SUPPLIED PASSAGE
*** Block opens ***
"One, Two, Many!"
Hanna Clutterbuck - On
Tuesday, March 2, 2010 at 5:00AM Sorry about the empty space where my post should have been last week, folks -- there was minor-but-annoying illness in the household. But I can now look at a computer screen again without pain so, allons-y!
The site for discussion this week is called ManyBooks.net. I found it by following links from a SFSignal "free fiction" list -- I talked about the SFSignal site a couple of weeks ago -- a great resource if you're into genre stuff.
Anyway, ManyBooks.net is an impressive one-man project run by Matthew McClintock largely from free, public domain ebooks provided by Project Gutenberg:
Many of the etexts are from the November, 2003 Project Gutenberg DVD, which contains the entire Project Gutenberg archives except for the Human Genome Project and audio eBooks, due to size limitations, and the Project Gutenberg of Australia eBooks, due to copyright.
McClintock writes that as of July 2004, most Gutenberg texts are usually available via ManyBooks.net within a week of their release. The site also houses works licensed under Creative Commons from other sources.
*** Block closes ***
PROVIDED MATERIAL
*** Block opens ***
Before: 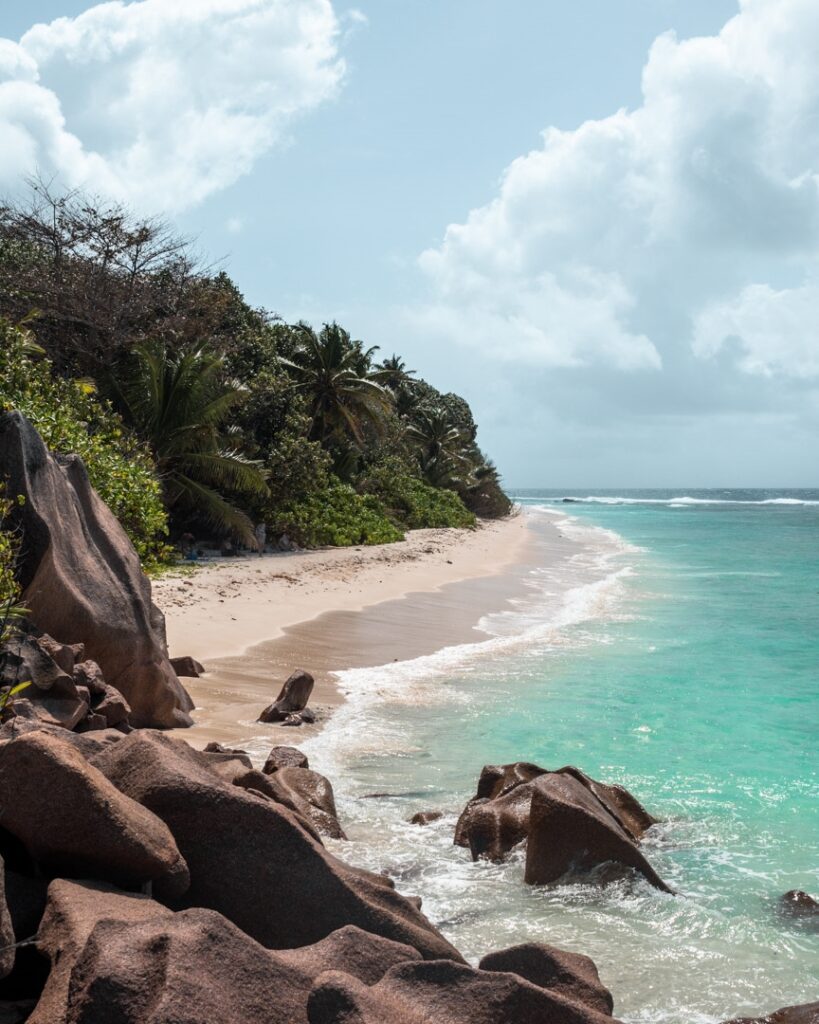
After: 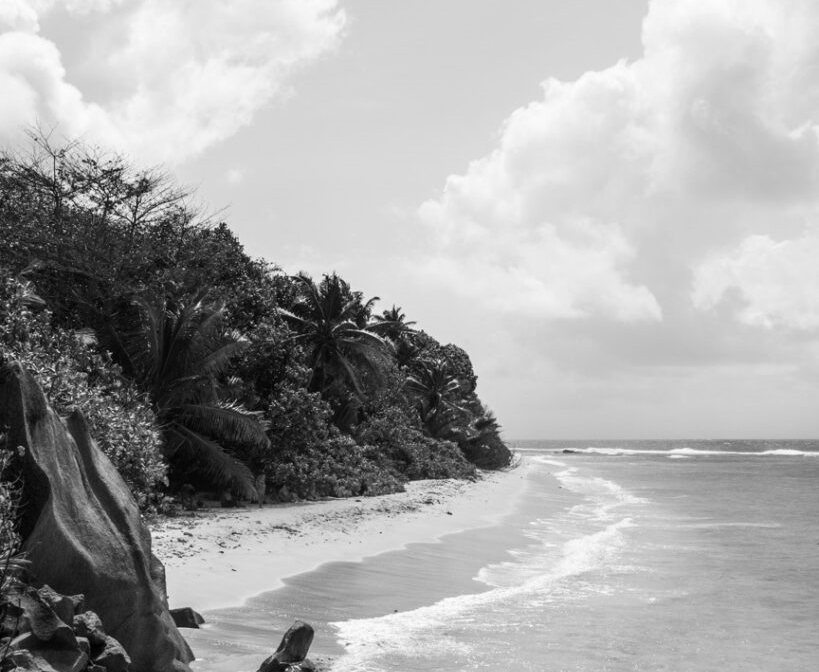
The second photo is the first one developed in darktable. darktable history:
*** Block closes ***
CHECK YOUR UNDERSTANDING
[A] In the post about ManyBooks.net, who runs the site?
[B] Do these statements agree with the post about ManyBooks.net? Answer yes or no for each, and quote the words from the post that decide it.
(i) The writer came across ManyBooks.net through links on an SFSignal "free fiction" list.
(ii) The November 2003 Project Gutenberg DVD includes the Human Genome Project.
(iii) ManyBooks.net offers only Project Gutenberg texts.
[C] Continue the post about ManyBooks.net from the point where it stops.

OUTPUTS IN ORDER
[A] Matthew McClintock runs it as a one-man project.

[B]
(i) Yes: "I found it by following links from a SFSignal "free fiction" list"
(ii) No: "except for the Human Genome Project and audio eBooks, due to size limitations"
(iii) No: "The site also houses works licensed under Creative Commons from other sources."

[C]
The ManyBooks site is clean, easy to navigate, searchable by author, title, genre, and language. You can also browse by what books other users of the site have recommended. There's a plain vanilla search box -- accessible from the main page -- and an advanced search which lets you narrow down by author, title, sub-title, year, language, and category. The categories range pretty widely, and let you get fairly specific: you can choose from things as general as "Adventure" and as specific as "post-1930."
You can use the site without registering, but registration is free and lets you keep track of what you've read or want to read and share what you're reading via an RSS feed, rather like Goodreads.
The ebooks themselves can be downloaded in 25 different formats, including .pdf, .html, Kindle, and Sony eReader. There are lots of others, I promise, including Audiobook which is pretty cool.I'm not sure if every book comes complete with an audiobook version, but it's definitely worth checking out if you're like me and use audiobooks for commutes or boring periods at work.
I downloaded a couple of texts from Louisa May Alcott (I was trying to remember a quotation from her Eight Cousins and the site had the right book at the right time!) and Robert W. Chambers, playing mostly with the .pdf and custom .pdf formats and they're not exactly wildly exciting to look at (what .pdf is, really?), but they were stable files, opened on multiple machines, and the custom .pdf let me choose font, font size, and margins. Those options really help me out since for a lot of online reading I depend on the Readability widget from Arc90 labs and that's not something that works with a .pdf file.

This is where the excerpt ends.